BEGIN

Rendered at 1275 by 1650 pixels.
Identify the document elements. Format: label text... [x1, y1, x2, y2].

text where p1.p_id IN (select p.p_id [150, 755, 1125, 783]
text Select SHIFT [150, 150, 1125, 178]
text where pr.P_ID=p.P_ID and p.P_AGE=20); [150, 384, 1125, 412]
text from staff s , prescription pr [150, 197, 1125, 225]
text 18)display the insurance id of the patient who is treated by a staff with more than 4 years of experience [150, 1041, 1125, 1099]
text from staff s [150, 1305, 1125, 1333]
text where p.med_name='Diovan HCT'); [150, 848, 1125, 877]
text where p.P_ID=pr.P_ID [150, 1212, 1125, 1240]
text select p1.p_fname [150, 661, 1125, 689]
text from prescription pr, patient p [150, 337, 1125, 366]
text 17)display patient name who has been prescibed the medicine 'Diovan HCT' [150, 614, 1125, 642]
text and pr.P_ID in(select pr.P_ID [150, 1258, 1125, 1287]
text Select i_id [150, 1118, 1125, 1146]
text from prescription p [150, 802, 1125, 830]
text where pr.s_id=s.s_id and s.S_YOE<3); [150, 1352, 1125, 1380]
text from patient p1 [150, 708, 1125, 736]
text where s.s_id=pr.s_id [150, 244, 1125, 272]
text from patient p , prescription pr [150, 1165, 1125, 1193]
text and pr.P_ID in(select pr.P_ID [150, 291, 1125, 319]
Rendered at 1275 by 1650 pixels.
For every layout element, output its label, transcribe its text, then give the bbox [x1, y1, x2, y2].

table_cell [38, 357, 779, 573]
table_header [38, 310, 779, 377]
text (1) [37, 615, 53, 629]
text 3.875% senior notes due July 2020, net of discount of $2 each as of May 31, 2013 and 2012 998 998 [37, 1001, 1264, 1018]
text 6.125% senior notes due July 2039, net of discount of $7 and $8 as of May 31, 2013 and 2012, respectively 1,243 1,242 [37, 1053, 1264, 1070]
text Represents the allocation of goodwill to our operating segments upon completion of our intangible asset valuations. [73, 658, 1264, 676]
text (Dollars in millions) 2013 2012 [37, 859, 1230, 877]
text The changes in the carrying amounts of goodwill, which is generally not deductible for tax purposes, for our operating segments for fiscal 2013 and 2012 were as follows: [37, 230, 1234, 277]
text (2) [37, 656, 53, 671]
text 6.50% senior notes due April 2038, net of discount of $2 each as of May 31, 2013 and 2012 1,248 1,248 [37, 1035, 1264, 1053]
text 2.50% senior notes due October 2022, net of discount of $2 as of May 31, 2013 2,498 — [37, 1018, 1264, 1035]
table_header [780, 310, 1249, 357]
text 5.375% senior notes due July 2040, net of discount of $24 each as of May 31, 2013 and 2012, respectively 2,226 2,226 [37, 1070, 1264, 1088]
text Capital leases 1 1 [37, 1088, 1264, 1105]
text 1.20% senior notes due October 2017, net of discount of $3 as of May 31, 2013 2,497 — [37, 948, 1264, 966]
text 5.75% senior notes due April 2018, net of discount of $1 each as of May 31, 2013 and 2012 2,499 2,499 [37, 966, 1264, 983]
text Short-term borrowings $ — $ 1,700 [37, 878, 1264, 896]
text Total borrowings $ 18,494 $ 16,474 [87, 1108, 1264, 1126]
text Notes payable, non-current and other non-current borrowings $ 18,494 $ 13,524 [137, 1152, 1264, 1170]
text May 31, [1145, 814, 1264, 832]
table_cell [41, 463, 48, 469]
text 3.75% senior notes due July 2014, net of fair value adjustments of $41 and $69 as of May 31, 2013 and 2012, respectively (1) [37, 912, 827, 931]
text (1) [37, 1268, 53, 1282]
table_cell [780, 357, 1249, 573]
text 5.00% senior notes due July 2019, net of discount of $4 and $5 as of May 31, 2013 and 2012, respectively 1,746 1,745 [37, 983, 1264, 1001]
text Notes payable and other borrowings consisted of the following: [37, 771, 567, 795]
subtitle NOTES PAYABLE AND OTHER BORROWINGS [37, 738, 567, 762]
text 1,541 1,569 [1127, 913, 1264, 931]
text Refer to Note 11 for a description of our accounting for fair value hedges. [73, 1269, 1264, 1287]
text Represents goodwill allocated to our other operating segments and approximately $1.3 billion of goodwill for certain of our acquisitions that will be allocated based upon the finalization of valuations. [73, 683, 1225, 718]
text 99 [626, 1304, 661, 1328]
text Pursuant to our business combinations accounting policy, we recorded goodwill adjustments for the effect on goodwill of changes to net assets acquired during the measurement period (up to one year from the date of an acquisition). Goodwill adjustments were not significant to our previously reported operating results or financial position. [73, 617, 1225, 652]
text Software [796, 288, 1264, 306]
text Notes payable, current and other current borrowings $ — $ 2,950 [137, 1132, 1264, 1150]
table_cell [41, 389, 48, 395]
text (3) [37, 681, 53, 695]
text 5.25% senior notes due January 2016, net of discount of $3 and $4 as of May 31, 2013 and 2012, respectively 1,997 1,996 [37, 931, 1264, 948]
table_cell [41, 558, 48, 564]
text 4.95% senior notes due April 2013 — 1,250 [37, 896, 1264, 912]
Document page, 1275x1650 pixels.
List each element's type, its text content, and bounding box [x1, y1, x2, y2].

END

§ **Required work**:
Print out the whole listing, with every line exactly as it appears.

§ **Worked solution**:
Rendered at 1275 by 1650 pixels.
Identify the document elements. Format: label text... [x1, y1, x2, y2].

text where p1.p_id IN (select p.p_id [150, 755, 1125, 783]
text Select SHIFT [150, 150, 1125, 178]
text where pr.P_ID=p.P_ID and p.P_AGE=20); [150, 384, 1125, 412]
text from staff s , prescription pr [150, 197, 1125, 225]
text 18)display the insurance id of the patient who is treated by a staff with more than 4 years of experience [150, 1041, 1125, 1099]
text from staff s [150, 1305, 1125, 1333]
text where p.med_name='Diovan HCT'); [150, 848, 1125, 877]
text where p.P_ID=pr.P_ID [150, 1212, 1125, 1240]
text select p1.p_fname [150, 661, 1125, 689]
text from prescription pr, patient p [150, 337, 1125, 366]
text 17)display patient name who has been prescibed the medicine 'Diovan HCT' [150, 614, 1125, 642]
text and pr.P_ID in(select pr.P_ID [150, 1258, 1125, 1287]
text Select i_id [150, 1118, 1125, 1146]
text from prescription p [150, 802, 1125, 830]
text where pr.s_id=s.s_id and s.S_YOE<3); [150, 1352, 1125, 1380]
text from patient p1 [150, 708, 1125, 736]
text where s.s_id=pr.s_id [150, 244, 1125, 272]
text from patient p , prescription pr [150, 1165, 1125, 1193]
text and pr.P_ID in(select pr.P_ID [150, 291, 1125, 319]
Rendered at 1275 by 1650 pixels.
For every layout element, output its label, transcribe its text, then give the bbox [x1, y1, x2, y2].

table_cell [38, 357, 779, 573]
table_header [38, 310, 779, 377]
text (1) [37, 615, 53, 629]
text 3.875% senior notes due July 2020, net of discount of $2 each as of May 31, 2013 and 2012 998 998 [37, 1001, 1264, 1018]
text 6.125% senior notes due July 2039, net of discount of $7 and $8 as of May 31, 2013 and 2012, respectively 1,243 1,242 [37, 1053, 1264, 1070]
text Represents the allocation of goodwill to our operating segments upon completion of our intangible asset valuations. [73, 658, 1264, 676]
text (Dollars in millions) 2013 2012 [37, 859, 1230, 877]
text The changes in the carrying amounts of goodwill, which is generally not deductible for tax purposes, for our operating segments for fiscal 2013 and 2012 were as follows: [37, 230, 1234, 277]
text (2) [37, 656, 53, 671]
text 6.50% senior notes due April 2038, net of discount of $2 each as of May 31, 2013 and 2012 1,248 1,248 [37, 1035, 1264, 1053]
text 2.50% senior notes due October 2022, net of discount of $2 as of May 31, 2013 2,498 — [37, 1018, 1264, 1035]
table_header [780, 310, 1249, 357]
text 5.375% senior notes due July 2040, net of discount of $24 each as of May 31, 2013 and 2012, respectively 2,226 2,226 [37, 1070, 1264, 1088]
text Capital leases 1 1 [37, 1088, 1264, 1105]
text 1.20% senior notes due October 2017, net of discount of $3 as of May 31, 2013 2,497 — [37, 948, 1264, 966]
text 5.75% senior notes due April 2018, net of discount of $1 each as of May 31, 2013 and 2012 2,499 2,499 [37, 966, 1264, 983]
text Short-term borrowings $ — $ 1,700 [37, 878, 1264, 896]
text Total borrowings $ 18,494 $ 16,474 [87, 1108, 1264, 1126]
text Notes payable, non-current and other non-current borrowings $ 18,494 $ 13,524 [137, 1152, 1264, 1170]
text May 31, [1145, 814, 1264, 832]
table_cell [41, 463, 48, 469]
text 3.75% senior notes due July 2014, net of fair value adjustments of $41 and $69 as of May 31, 2013 and 2012, respectively (1) [37, 912, 827, 931]
text (1) [37, 1268, 53, 1282]
table_cell [780, 357, 1249, 573]
text 5.00% senior notes due July 2019, net of discount of $4 and $5 as of May 31, 2013 and 2012, respectively 1,746 1,745 [37, 983, 1264, 1001]
text Notes payable and other borrowings consisted of the following: [37, 771, 567, 795]
subtitle NOTES PAYABLE AND OTHER BORROWINGS [37, 738, 567, 762]
text 1,541 1,569 [1127, 913, 1264, 931]
text Refer to Note 11 for a description of our accounting for fair value hedges. [73, 1269, 1264, 1287]
text Represents goodwill allocated to our other operating segments and approximately $1.3 billion of goodwill for certain of our acquisitions that will be allocated based upon the finalization of valuations. [73, 683, 1225, 718]
text 99 [626, 1304, 661, 1328]
text Pursuant to our business combinations accounting policy, we recorded goodwill adjustments for the effect on goodwill of changes to net assets acquired during the measurement period (up to one year from the date of an acquisition). Goodwill adjustments were not significant to our previously reported operating results or financial position. [73, 617, 1225, 652]
text Software [796, 288, 1264, 306]
text Notes payable, current and other current borrowings $ — $ 2,950 [137, 1132, 1264, 1150]
table_cell [41, 389, 48, 395]
text (3) [37, 681, 53, 695]
text 5.25% senior notes due January 2016, net of discount of $3 and $4 as of May 31, 2013 and 2012, respectively 1,997 1,996 [37, 931, 1264, 948]
table_cell [41, 558, 48, 564]
text 4.95% senior notes due April 2013 — 1,250 [37, 896, 1264, 912]
Document page, 1275x1650 pixels.
List each element's type, its text content, and bounding box [x1, y1, x2, y2].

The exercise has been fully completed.